───── DOCUMENT TEXT
Great Spotted Cuckoo, Portland

Great Spotted Cuckoo was without a doubt the bird at the top of my want to see list. Luckily, last weekend my dream came true after a Juv. was found on Portland!

Paul, Ian and I, organized the trip the day before hand, as we were all keen to see it. We started the day shortly before 6 o'clock, and arrived on Portland by 9. The Cuckoo was still there and was hidden away in the bushes barely visible. 2 Spotted Flycatchers and a Redstart provided entertainment up until the Cuckoo decided to move and feed just a few metres away where it gave stonking views up until a dog walker flushed it. The bird flew off with the photographers chasing after it and the bird was eventually forced into the school.

Great Spotted Cuckoo

Predicting that any further views would be challenging, we moved swiftly on to the Red-rumped Swallow which had just been found at Lodmoor. After some searching we eventually found it, along with a supporting cast of Bearded Tit, Knot and a mint looking Grey Plover.

Red-rumped Swallow

We then headed back onto to Portland where we spent a few hours just doing some general birding and seawatching, more Spotted Flycatchers and a Short-eared Owl being the pick of the bunch.

On the way home we stopped briefly in the New Forest and were able to locate Tree Pipit, Cuckoo, Wood Warbler, Crossbill and Firecrest. All in all an absolutely tremendous day!
──────────
───── DATASET EXTRACT
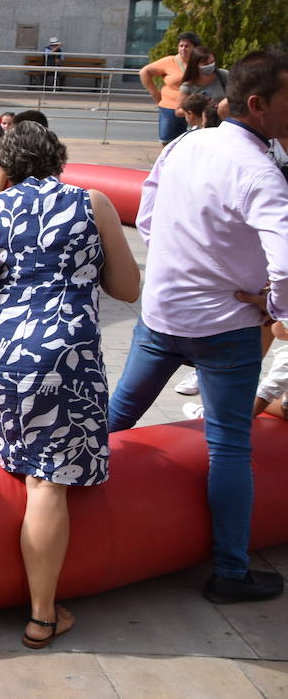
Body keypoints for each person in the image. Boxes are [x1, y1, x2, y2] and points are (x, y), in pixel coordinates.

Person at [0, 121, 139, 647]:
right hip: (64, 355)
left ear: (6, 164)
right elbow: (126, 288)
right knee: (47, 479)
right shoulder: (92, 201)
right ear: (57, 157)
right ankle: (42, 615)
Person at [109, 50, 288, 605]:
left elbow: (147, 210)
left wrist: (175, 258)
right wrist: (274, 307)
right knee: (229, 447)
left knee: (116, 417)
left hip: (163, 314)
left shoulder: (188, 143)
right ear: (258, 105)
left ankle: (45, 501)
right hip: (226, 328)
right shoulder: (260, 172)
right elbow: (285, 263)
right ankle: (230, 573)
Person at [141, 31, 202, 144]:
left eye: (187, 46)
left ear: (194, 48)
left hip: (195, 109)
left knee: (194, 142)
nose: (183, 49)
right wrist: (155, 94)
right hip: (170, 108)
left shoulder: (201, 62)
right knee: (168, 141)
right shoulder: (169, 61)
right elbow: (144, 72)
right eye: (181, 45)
──────────
PROBLEM SET:
A – Reproduce the passage of the birding trip account starting with "Great Spotted Cuckoo, Portland" and going on through "into the school.".
B – In the birding trip account, what flushed the Great Spotted Cuckoo from where it had been feeding?
C – Carry the birding trip account forward from its final sentence.
The listing has no connection to the birding trip account.

ANSWERS PROVIDED:
A –
Great Spotted Cuckoo, Portland

Great Spotted Cuckoo was without a doubt the bird at the top of my want to see list. Luckily, last weekend my dream came true after a Juv. was found on Portland!

Paul, Ian and I, organized the trip the day before hand, as we were all keen to see it. We started the day shortly before 6 o'clock, and arrived on Portland by 9. The Cuckoo was still there and was hidden away in the bushes barely visible. 2 Spotted Flycatchers and a Redstart provided entertainment up until the Cuckoo decided to move and feed just a few metres away where it gave stonking views up until a dog walker flushed it. The bird flew off with the photographers chasing after it and the bird was eventually forced into the school.

B – A dog walker.

C –
Friday, 6 May 2016

Local produce

Well, here we are again. One year later and I'm having to revise for my exams. I guess this is what my entire school education has been leading me to, before I leave and eventually have to take full responsibility for my life.

I'm trying to spend as much of my time revising, but "all work and no play" becomes very depressing, very quickly. So I've been out most Sundays, ringing in the morning and checking the Tring Reservoirs by day.

However, on Bank Holiday Monday a Roseate Tern was found on Wilstone Reservoir, and I was happy to be able to break up my revision for a little bit and see the Tern. When I arrived there was a reasonable crowed of twitchers, particularly county recorders, since this bird and the one seen last year on Amwell were the first to be seen in Hertfordshire for 120 years!

The Roseate Tern was sat on the concrete edge of the res, looking absolutely knackered. Both its wings were drooped and lain down on the ground.

The bird barely moved for the first half an hour I was there, and others explained to me how it had been attacked by a Black-headed Gull and had not resisted at all. Obviously this bird was not in a good state, and therefore care was called. Luckily, it was at this point that a Pied Wagtail decided to investigate the bird, this triggered the Tern fly out into the Reservoir and begin to feed. A remarkable recovery we all assumed. I watched it fish for the next half an hour before I had to get back home. A truly remarkable day.

Unfortunately, not all stories have a happy ending; the bird was seen the next day again lain down on the side of the Reservoir, it was then taken into care where it sadly died.

This morning, after weeks of waiting in agony, I eventually found myself with the time to visit a local Lesser Spotted Woodpecker sight. Although the sight has been quite widely broadcasted I won't name it for sole reason, that technically it shouldn't be public information.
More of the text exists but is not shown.